- _Page excerpt_
··········

The biggest difference between the Czech Republic, where I live, and Sri Lanka is the way the people behave. In my experience, people in Sri Lanka are very friendly and very caring, but they do not filter what they say the way people tend to do in first world countries. They will be blunt and tell a person exactly what they are thinking, even if it sounds judgmental and rude to someone who is not used to it. They will even comment on a person’s weight and tell them to their face that they look like they have gained a lot of weight, whereas in Europe, this would be considered a very rude thing to say. Many of them speak English, but there are very few who speak it fluently. A lot of children are taught English in school, and as adults, they can speak what someone from an English-speaking country would consider broken English. If you are speaking in a language that they don’t understand, they will often laugh quite a bit in order to try to relate to you in some way. It can be easy to perceive this as offensive, and think that they are laughing at you, but the truth really is that they don’t understand what you were saying and just want to participate in an interaction with you.
The climate varies widely on the island. Even though it is a small island and you would think the temperature would be fairly uniform throughout, this is not the case, due to highly varying altitudes. In the regions closer to the ocean, such as Colombo, the capital city, the weather is generally warm. In the more mountainous regions, such as Ragala and Nuwara Eliya, the weather tends to be more cool and rainy. Also, if you live in a more temperate climate, you might be surprised to see that in Sri Lanka, the summers are the rainy seasons, and the winters are quite hot.

··········

- _Set task 1_
Using the passage on Sri Lanka, decide whether each statement agrees with it, answering yes or no and quoting the words that decide it: (a) Many people in Sri Lanka speak English fluently. (b) Nuwara Eliya tends to have cooler, rainier weather. (c) Summer is the dry season in Sri Lanka.
- _Set task 2_
Rewrite the paragraph of the passage on Sri Lanka that begins "The climate varies widely" as a short bulleted list that keeps its main facts.

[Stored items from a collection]

··········

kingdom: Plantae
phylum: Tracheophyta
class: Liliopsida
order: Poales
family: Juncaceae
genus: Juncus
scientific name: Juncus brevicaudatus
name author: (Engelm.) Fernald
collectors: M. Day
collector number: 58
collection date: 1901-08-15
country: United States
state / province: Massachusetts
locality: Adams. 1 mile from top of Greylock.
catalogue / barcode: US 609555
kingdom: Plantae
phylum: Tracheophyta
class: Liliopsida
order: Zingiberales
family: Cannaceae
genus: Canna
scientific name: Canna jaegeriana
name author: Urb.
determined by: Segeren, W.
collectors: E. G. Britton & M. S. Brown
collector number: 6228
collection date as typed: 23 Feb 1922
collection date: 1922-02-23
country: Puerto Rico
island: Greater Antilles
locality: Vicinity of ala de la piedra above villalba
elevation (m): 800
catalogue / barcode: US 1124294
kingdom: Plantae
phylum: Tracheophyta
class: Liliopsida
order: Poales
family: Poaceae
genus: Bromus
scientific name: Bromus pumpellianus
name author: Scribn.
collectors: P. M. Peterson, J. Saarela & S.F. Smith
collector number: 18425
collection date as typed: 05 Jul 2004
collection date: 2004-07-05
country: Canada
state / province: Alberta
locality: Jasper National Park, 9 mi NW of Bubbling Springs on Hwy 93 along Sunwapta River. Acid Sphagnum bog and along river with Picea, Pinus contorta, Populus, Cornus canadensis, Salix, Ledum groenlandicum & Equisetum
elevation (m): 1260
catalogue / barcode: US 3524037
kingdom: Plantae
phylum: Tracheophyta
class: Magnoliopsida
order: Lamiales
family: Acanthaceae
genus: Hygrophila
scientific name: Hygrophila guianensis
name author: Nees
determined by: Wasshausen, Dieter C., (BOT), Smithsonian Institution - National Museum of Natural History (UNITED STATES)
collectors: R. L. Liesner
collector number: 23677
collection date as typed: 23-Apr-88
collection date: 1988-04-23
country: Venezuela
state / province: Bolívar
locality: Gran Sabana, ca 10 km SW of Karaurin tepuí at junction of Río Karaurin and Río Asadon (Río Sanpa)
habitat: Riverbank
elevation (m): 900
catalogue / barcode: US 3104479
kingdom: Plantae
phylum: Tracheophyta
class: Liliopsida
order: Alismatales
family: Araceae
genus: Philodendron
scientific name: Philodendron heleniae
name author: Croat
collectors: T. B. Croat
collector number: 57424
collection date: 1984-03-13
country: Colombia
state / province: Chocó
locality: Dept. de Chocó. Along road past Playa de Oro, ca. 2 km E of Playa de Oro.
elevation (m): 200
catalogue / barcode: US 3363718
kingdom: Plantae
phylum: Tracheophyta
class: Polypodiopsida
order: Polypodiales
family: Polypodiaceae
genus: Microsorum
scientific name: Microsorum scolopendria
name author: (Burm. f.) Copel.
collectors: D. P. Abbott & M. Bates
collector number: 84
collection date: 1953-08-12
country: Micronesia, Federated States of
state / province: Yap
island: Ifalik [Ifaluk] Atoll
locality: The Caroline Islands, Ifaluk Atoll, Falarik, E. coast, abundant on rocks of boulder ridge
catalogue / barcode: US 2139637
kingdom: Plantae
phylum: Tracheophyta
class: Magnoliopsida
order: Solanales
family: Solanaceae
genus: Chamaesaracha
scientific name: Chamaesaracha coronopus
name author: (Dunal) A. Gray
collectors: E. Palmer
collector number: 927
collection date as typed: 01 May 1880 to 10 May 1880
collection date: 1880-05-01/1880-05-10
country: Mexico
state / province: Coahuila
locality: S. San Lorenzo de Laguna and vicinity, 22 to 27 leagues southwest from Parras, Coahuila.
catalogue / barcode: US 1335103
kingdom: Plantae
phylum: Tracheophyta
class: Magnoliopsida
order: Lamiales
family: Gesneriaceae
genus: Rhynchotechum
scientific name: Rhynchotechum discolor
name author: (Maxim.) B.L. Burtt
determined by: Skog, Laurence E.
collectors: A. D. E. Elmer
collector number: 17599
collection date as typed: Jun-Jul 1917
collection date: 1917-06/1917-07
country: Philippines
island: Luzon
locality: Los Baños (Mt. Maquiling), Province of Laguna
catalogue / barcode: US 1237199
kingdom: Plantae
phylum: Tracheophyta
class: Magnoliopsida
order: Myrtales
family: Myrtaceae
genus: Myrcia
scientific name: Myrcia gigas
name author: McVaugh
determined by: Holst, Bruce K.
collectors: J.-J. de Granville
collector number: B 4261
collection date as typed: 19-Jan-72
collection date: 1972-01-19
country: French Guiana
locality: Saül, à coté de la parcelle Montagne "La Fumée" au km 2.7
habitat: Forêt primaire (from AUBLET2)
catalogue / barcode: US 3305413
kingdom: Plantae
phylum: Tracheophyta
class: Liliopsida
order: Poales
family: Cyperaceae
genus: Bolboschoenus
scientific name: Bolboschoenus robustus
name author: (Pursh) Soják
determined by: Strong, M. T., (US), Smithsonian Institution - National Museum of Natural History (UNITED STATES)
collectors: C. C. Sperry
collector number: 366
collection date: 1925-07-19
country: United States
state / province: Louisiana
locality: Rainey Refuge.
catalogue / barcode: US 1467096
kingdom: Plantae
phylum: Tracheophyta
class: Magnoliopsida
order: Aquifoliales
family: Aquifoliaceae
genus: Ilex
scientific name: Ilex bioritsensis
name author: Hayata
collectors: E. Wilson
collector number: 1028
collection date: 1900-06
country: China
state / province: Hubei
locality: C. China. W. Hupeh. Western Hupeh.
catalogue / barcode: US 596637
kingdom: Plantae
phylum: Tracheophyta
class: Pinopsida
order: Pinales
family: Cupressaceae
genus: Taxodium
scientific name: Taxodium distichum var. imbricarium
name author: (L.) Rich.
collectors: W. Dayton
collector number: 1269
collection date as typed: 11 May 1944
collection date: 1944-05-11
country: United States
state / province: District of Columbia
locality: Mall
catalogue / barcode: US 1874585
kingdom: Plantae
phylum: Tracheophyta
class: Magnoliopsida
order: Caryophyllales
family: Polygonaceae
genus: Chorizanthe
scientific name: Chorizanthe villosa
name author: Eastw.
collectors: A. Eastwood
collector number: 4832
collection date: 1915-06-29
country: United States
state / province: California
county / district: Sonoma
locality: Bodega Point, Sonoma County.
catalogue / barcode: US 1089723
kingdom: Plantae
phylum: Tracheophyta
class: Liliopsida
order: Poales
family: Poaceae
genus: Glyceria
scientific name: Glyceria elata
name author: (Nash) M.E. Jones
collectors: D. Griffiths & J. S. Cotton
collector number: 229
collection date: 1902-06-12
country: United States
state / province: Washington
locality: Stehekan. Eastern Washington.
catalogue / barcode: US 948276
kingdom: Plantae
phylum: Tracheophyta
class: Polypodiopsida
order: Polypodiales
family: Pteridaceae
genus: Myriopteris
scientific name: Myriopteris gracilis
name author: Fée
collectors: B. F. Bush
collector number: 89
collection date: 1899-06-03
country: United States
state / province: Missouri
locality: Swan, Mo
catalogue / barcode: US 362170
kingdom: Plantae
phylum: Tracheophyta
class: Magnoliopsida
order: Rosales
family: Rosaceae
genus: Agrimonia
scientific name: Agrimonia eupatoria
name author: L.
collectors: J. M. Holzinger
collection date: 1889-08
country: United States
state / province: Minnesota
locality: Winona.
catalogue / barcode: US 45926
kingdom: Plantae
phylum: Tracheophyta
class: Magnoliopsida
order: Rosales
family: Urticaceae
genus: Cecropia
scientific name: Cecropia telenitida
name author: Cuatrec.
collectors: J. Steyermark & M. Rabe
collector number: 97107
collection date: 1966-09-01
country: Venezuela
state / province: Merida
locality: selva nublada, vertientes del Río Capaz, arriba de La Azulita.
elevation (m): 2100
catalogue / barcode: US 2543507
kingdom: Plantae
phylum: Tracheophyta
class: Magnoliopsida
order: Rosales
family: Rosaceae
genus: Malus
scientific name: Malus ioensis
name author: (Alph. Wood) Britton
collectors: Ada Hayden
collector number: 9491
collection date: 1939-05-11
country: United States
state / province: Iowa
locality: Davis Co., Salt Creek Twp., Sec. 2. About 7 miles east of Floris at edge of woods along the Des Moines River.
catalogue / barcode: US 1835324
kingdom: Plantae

··········

- _Expected output 1_
(a) No: "Many of them speak English, but there are very few who speak it fluently."
(b) Yes: "In the more mountainous regions, such as Ragala and Nuwara Eliya, the weather tends to be more cool and rainy."
(c) No: "in Sri Lanka, the summers are the rainy seasons, and the winters are quite hot."

- _Expected output 2_
- The climate varies widely across the island despite its small size.
- This is due to highly varying altitudes.
- Regions near the ocean, such as the capital Colombo, are generally warm.
- Mountainous regions, such as Ragala and Nuwara Eliya, tend to be cooler and rainy.
- Summers are the rainy seasons, and winters are quite hot.